The recording of the briefing is available to watch on Youtube.

Participant Biographies

Elena Conis is professor of journalism and history at the University of California, Berkeley. Her scholarship and writing examine the history of controversies in public health and medicine. She is the author of the books Vaccine Nation: America’s Changing Relationship with Immunization; How to Sell a Poison: The Rise, Fall, and Toxic Return of DDT; and, with Aimee Medeiros and Sandra Eder, the edited volume Pink and Blue: Gender, Culture and the Health of Children. At Berkeley, she serves as director of the Narrative Writing Program and on the Steering Committee of the Kavli Center for Ethics, Science, and the Public and was formerly acting dean of Berkeley Journalism. Prior to joining the Berkeley faculty, she was a history professor and Mellon Foundation Fellow in Health Humanities at Emory University and an award-winning health columnist for the Los Angeles Times.

David Oshinsky is director of the Division of Medical Humanities at New York University’s Grossman School of Medicine and a professor in the NYU Department of History. His book Polio: An American Story won the Pulitzer Prize in History and the Hoover Presidential Book Award. His other books include Bellevue: Three Centuries of Medicine and Mayhem at America’s Most Storied Hospital, A Conspiracy So Immense: The World of Joe McCarthy, and Worse Than Slavery. Oshinsky’s articles and reviews appear in the New York Times, Wall Street Journal, Washington Post, and New York Review of Books, among other publications.

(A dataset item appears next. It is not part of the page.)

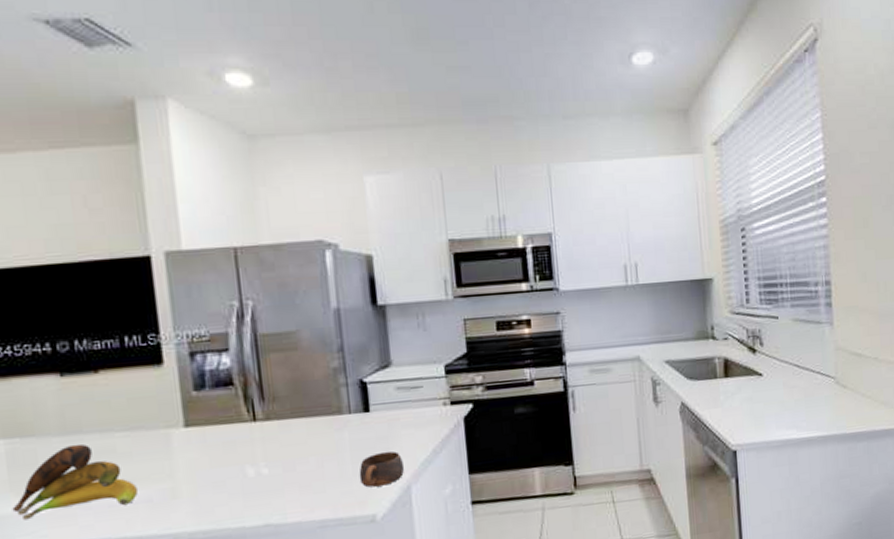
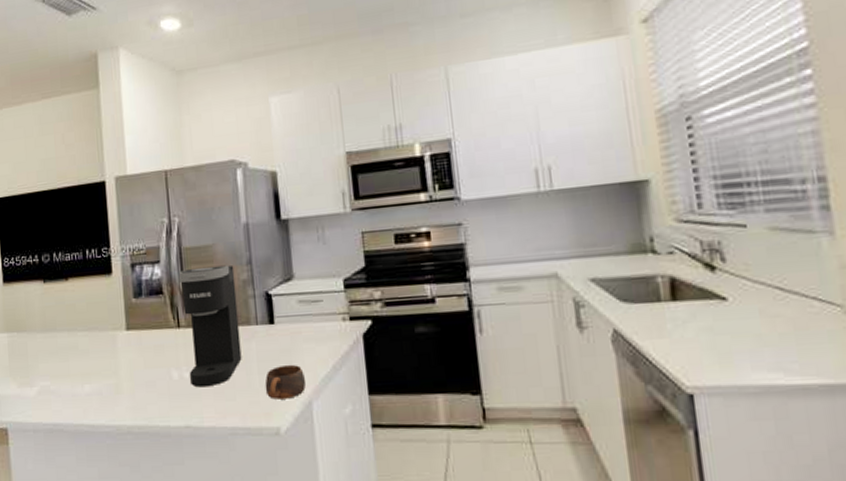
banana: present [12,443,138,521] -> none [10,340,92,401]
coffee maker: none [254,352,333,483] -> present [179,264,242,388]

Michael Willrich is the Leff Families Professor of History and chair of the history department at Brandeis University. His teaching and research center on American social and legal history. He is the author of City of Courts: Socializing Justice in Progressive Era Chicago (2003), Pox: An American History (2011), and American Anarchy: The Epic Struggle between Immigrant Radicals and the U.S. Government at the Dawn of the Twentieth Century (2023), which was a finalist for the 2024 Pulitzer Prize in History.